While it is well know that in UDM data should be loaded sorted, to get better file compression and map structures. The world of PowerPivot (and BISM) is yet not explored. Working with a 50 millions rows table, I tested various scenarios to check if sorting affects PowerPivot data structures too.

The fact table structure is very simple:

CREATE TABLE Fact_Transaction (       ID_Account INT NOT NULL ,       ID_Type INT NOT NULL ,       ID_Date INT NOT NULL ,       Amount MONEY NOT NULL ) 

There are 240,000 accounts, 1,000 dates and 4 types. Thus, the ID_Account is the most selective, followed by the date and the type. I tried loading data inside PowerPivot using different sorting and the final workbook size is in the next table:

Order File Size (K) HEAP (unosrted) 498,905 Type, Date, Account 372,505 Date, Type, Account 372,209 Account, Date, Type 374,001

Thus, the compression algorithm in PowerPivot seems to prefer sorted data (which is somehow expected, even if not obvious). The big difference is between sorted and unsorted data while changing the sort order does not affect the final size in an evident way. This is definitely expected since the ratio between transactions (50 millions) and accounts (240.000) is very high, resulting in a good sorting even with the most selective column. Different distributions in real world scenarios might lead to different results and they are definitely worth trying.

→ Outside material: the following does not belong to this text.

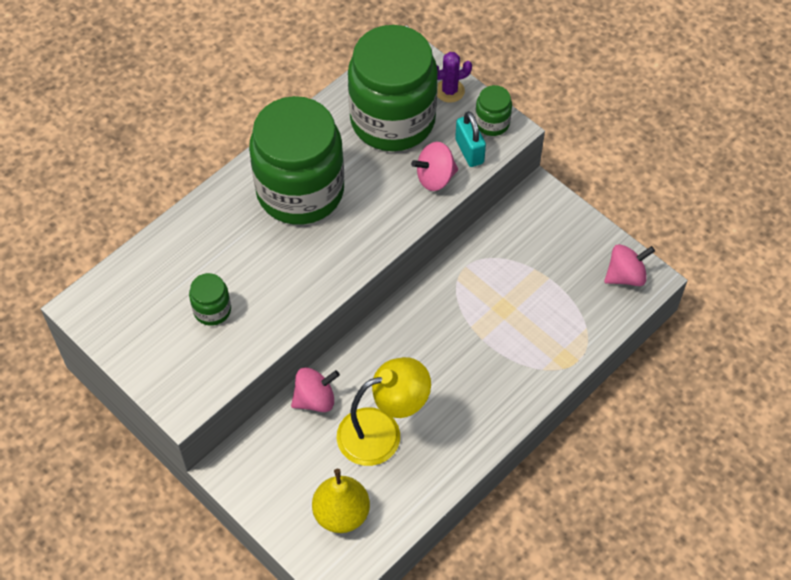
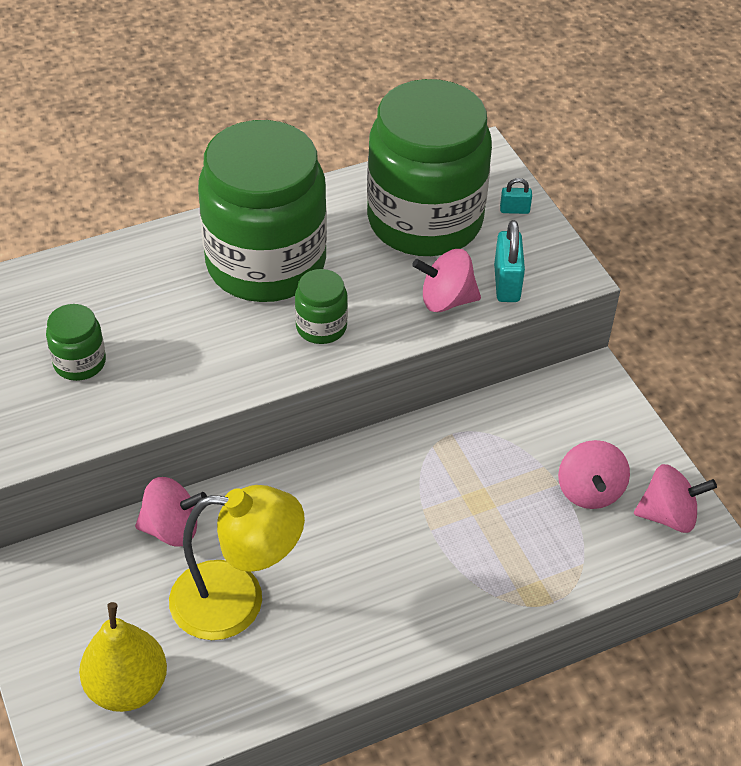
camera: 20 degrees right, 10 degrees down
purple cactus [437,52,472,103] -> turquoise padlock [500,178,532,214]
green jar [475,85,512,136] -> green jar moved to [295,269,348,344]
none -> pink spinning top [558,440,630,509]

What is interesting is that the query speed of the final workbook is much better with the smaller ones, when compared with the biggest, i.e. unsorted. This might indicate that it is not just a matter of workbook size but even of internal data structures that result in a better optimized format when data is fed sorted to PowerPivot. I don’t have clear number here, but the difference is evident at first glance by pivotting over the data model.

The final hint is straightforward: if you use a heap or a table with an INT IDENTITY column for your fact table, then it might be useful to check different sorting and (as always) verify the final result. It might be the case that you are wasting memory and CPU due to a poorly designed data structure or, in other words, that there is space for improvement.